WORRIED ABOUT RABIES? HERE’S WHAT YOU NEED TO KNOW

Source: News24 (Extract)
Posted: December 6, 2021

In the last few months, we’ve seen more news about human rabies cases. 

As of 23 November, South Africa has confirmed 17 human rabies cases, equating to over 100% increase compared to the 7 cases reported in 2020. Sadly, rabies cases have a fatality rate.

The only prevention of rabies after exposure and even if you had already had pre-exposure prophylaxis is modern vaccines, says Dr Thinus Marais, Sanofi Medical Head: Africa Zone & Algeria.

Another doctor, Andre Coetzer, a Technical Lead for rabies in Sub-Saharan Africa for the Global Alliance for Rabies Control (GARC), says that this is what to do if you’ve been bitten or scratched by a potentially rabid animal.

  • Wash the wound thoroughly with soap and running water for approximately 15 minutes.
  • Apply a disinfectant to prevent secondary infection.
  • Seek medical attention urgently to start post-exposure prophylaxis immediately.

During an interview with News24 about this awful virus, Dr Jacqueline Weyer of the National Institute for Communicable Disease, told us that “although other animals may also develop rabies, people nearly always contract the rabies virus through contact with a rabid dog.”

“The virus is transmitted through the infected saliva of the dog that is introduced into the body via a wound inflicted by the rabid animal.

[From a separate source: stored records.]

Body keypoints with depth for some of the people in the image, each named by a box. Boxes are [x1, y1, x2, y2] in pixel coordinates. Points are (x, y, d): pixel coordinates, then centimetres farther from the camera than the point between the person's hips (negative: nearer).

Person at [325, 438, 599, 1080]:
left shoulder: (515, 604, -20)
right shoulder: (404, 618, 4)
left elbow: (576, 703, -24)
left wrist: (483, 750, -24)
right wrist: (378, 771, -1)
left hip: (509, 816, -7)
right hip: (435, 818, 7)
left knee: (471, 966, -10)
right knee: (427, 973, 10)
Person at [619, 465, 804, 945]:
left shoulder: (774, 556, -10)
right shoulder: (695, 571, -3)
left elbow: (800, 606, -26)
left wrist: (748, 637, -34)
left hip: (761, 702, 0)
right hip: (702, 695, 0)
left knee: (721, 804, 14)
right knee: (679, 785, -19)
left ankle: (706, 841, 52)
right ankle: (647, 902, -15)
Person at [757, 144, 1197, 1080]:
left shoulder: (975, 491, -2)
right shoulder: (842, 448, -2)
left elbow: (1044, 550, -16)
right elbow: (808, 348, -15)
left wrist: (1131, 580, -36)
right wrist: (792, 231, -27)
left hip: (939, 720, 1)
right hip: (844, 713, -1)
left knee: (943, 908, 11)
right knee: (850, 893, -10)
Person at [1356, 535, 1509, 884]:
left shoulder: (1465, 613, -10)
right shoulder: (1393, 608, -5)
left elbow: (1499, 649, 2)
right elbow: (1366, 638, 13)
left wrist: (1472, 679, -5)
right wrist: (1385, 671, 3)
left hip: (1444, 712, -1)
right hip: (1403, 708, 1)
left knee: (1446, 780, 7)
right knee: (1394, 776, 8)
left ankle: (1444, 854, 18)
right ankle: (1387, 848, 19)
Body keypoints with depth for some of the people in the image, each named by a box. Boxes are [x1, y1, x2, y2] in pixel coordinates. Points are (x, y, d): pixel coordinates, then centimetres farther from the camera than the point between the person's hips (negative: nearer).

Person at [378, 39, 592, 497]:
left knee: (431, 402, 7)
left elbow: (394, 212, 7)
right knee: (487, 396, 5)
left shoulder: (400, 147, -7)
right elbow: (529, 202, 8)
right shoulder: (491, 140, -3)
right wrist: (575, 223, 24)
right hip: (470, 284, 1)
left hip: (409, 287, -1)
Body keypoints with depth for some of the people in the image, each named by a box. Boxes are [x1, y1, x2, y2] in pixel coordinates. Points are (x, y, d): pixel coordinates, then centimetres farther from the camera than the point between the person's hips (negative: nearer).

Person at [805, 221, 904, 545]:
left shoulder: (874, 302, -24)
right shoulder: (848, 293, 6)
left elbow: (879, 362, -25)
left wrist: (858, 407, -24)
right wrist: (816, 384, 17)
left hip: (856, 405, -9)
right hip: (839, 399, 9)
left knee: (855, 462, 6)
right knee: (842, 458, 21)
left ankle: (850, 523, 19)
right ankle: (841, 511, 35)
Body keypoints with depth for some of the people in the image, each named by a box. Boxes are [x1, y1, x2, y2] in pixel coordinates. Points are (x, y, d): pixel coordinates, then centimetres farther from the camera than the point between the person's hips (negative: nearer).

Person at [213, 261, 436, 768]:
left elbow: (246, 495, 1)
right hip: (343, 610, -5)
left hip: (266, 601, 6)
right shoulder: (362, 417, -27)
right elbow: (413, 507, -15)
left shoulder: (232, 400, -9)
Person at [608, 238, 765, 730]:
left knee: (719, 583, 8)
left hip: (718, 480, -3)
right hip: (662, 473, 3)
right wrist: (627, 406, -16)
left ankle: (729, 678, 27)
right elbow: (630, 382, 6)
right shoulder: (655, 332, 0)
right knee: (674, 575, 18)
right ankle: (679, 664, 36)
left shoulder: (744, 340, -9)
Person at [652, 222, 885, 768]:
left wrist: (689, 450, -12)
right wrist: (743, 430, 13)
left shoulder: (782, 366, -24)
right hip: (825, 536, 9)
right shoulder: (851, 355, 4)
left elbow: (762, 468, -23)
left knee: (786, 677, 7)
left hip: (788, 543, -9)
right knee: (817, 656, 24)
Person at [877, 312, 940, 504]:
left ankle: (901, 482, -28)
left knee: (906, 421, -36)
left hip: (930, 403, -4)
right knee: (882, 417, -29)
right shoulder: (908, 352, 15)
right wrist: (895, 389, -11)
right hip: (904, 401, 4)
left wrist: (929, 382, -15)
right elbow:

This may include bites, scratches and nicks,” added Dr Weyer.

“Rabid dogs are acutely ill and may appear wasted and display peculiar behaviour. Attacks may be unprovoked, and the dog may appear disorientated. In some cases, the dogs appear limp and develop other signs of paralysis,” Dr Weyer told us.

Dr Weyer says that it is essential to teach children how to and how not to interact with dogs to minimize the risk of bites.

She says that parents should also teach children to report when they encounter strange dogs or other animals.

“If your child was possibly exposed to a rabid animal, visit a healthcare facility urgently to be assessed for rabies post-exposure prophylaxis to prevent the infection,” Dr Weyer advises.